« Je ne vais pas scier la branche sur laquelle je suis assis », avait répondu Macky Sall à la question de savoir pourquoi il tient à cumuler les fonctions de chef de l’Etat et de parti. En décidant de rester à la présidence de l’APR, il prive son éventuel successeur d’une pratique devenue une tradition politique au Sénégal. Et cela donne à croire qu’il ne fera pas comme Abdou Diouf, alors qu’il l’a promis dans une interview à Jeune Afrique en novembre dernier.
Macky Sall ne veut pas tout céder au candidat de la coalition Benno Bokk Yaakaar. Le chef de l’Etat qui assure en même temps les fonctions de président de l’Alliance pour la République (APR) a été reconduit à la tête de cette formation politique, ce jeudi 21 décembre, lors du Conseil national du parti. Parti pour être une cérémonie d’investiture du PM Amadou Bâ, le conseil national de l’APR s’est transformé en congrès extraordinaire. La tournure imprimée au conseil national, sans doute, gardée secrète va, à coup sûr, faire couler beaucoup d’encre et de salive. Le Premier Amadou Bâ, candidat de BBY, n’aura pas les coudées franches, une fois élu chef de l’Etat. Le parti, branche sur laquelle s’assied jusque-là les présidents de la République, va lui manquer pour avoir une totale souveraineté sur les instances source de déstabilisation. Senghor, Abdou Diouf, Abdoulaye Wade et Macky Sall ont tous été chefs de l’Etat et de leur formation politique. Amadou Bâ risque de ne pas avoir le privilège de ses prédécesseurs, s’il est élu président à la prochaine présidentielle. Pourtant, cette revendication longtemps portée par une bonne frange de la classe politique, de la société civile et des Assises nationales n’a jamais rencontré l’assentiment de Macky Sall. « Je ne vais pas scier la branche sur laquelle je suis assis », avait-il répondu au cours d’un face à face avec la presse au palais présidentiel. C’est donc clair, Macky Sall est parti pour garder un pied dans les affaires du pays après avoir procédé à la passation de pouvoir. Un coup de tonnerre pour lui qui avait assuré dans une interview à Jeune Afrique, en novembre dernier : « Il faut savoir tourner la page : je ferai comme Abdou Diouf, je me retirerai complètement ». Il n’en sera rien au regard de la décision du congrès extraordinaire de l’APR qui a décidé de garder Macky Sall comme président, alors qu’il a renoncé à un troisième mandat. Contrairement à Abdou Diouf dont il tient à s’inspirer de la conduite après le désastre de 2000. Diouf a quitté le pays et le Parti socialiste dont il avait auparavant laissé la gestion à Ousmane Tanor Dieng, aujourd’hui disparu. Cette nouvelle suscite naturellement moult interrogations.

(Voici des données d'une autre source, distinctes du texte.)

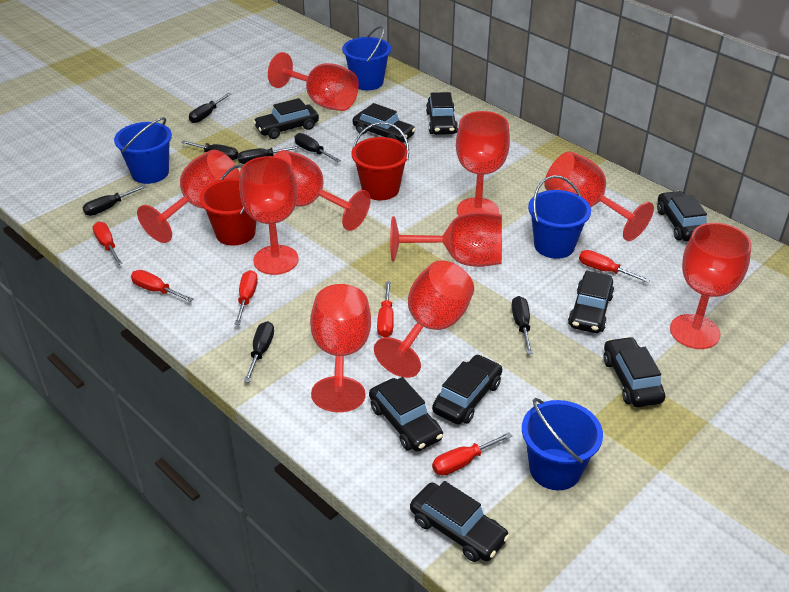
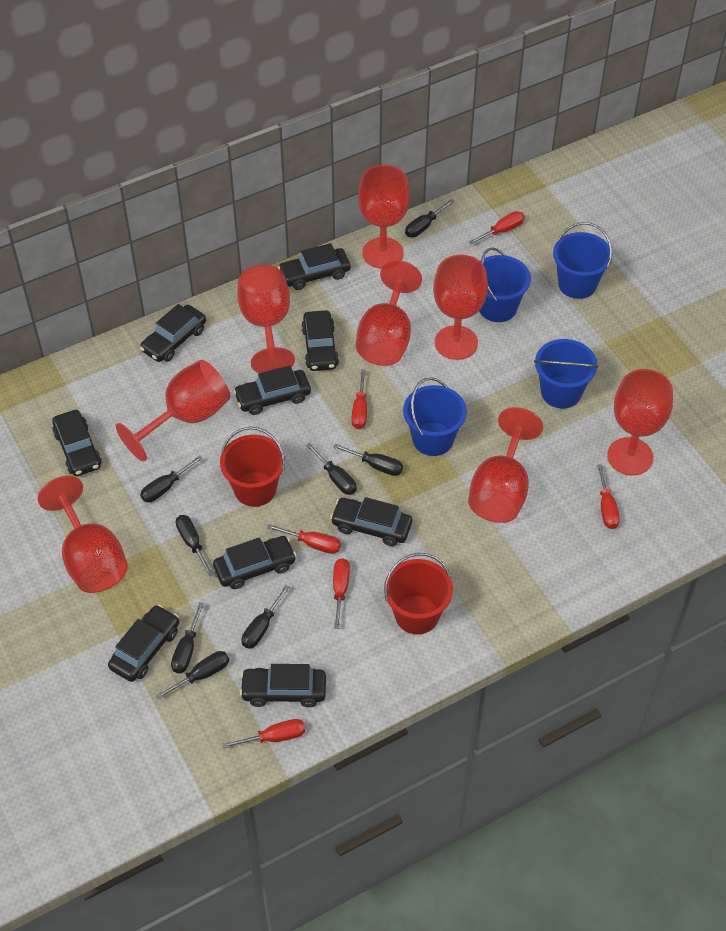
black screwdriver: 7 -> 8
red goblet: 10 -> 8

La première des questions sur quasiment toutes les langues au sein des apéristes est de savoir si Amadou Bâ a la confiance de ses pairs notamment celle du président Macky Sall. Le parti dont on vient de lui priver la gouvernance est un puissant levier pour contrôler le pouvoir. Quasiment majoritaire à l’assemblée, les députés de l’APR sont en mesure bloquer, par une motion de censure, le gouvernement et de provoquer une crise politique aux lendemains incertains. Il en a, d’ailleurs, été ainsi en 1962 lorsque des députés de l’Union progressiste socialiste (UPS), au pouvoir, votent une motion de censure contre le président du conseil Mamadou Dia. La crise politique aboutit à la chute du gouvernement et aux événements de 1962 marqués par le divorce entre Dia et Senghor. Si Amadou Bâ gagne la prochaine présidentielle, il gouvernera sans une aucune autorité sur l’APR et une réelle prise sur le parlement. Des députés pourraient même continuer à dire qu’ils sont élus de Macky Sall.
La deuxième interrogation porte sur le drame intérieur que vit, à n’en pas douter, Amadou Bâ. Ouvertement contesté par les siens notamment Mame Mbaye Niang, ministre de « son » gouvernement, le PM candidat souffre de ne pas sentir l’union sacrée qui aurait dû se former autour de lui. Nombre de ses camarades lui reprochent d’être quelque peu amorphe face à une opposition incisive. D’ailleurs, du haut de la tribune de la cérémonie d’investiture, le chef de l’Etat lui a demandé de redoubler vigueur, de tendre la main à tout le monde et de rassurer les militants.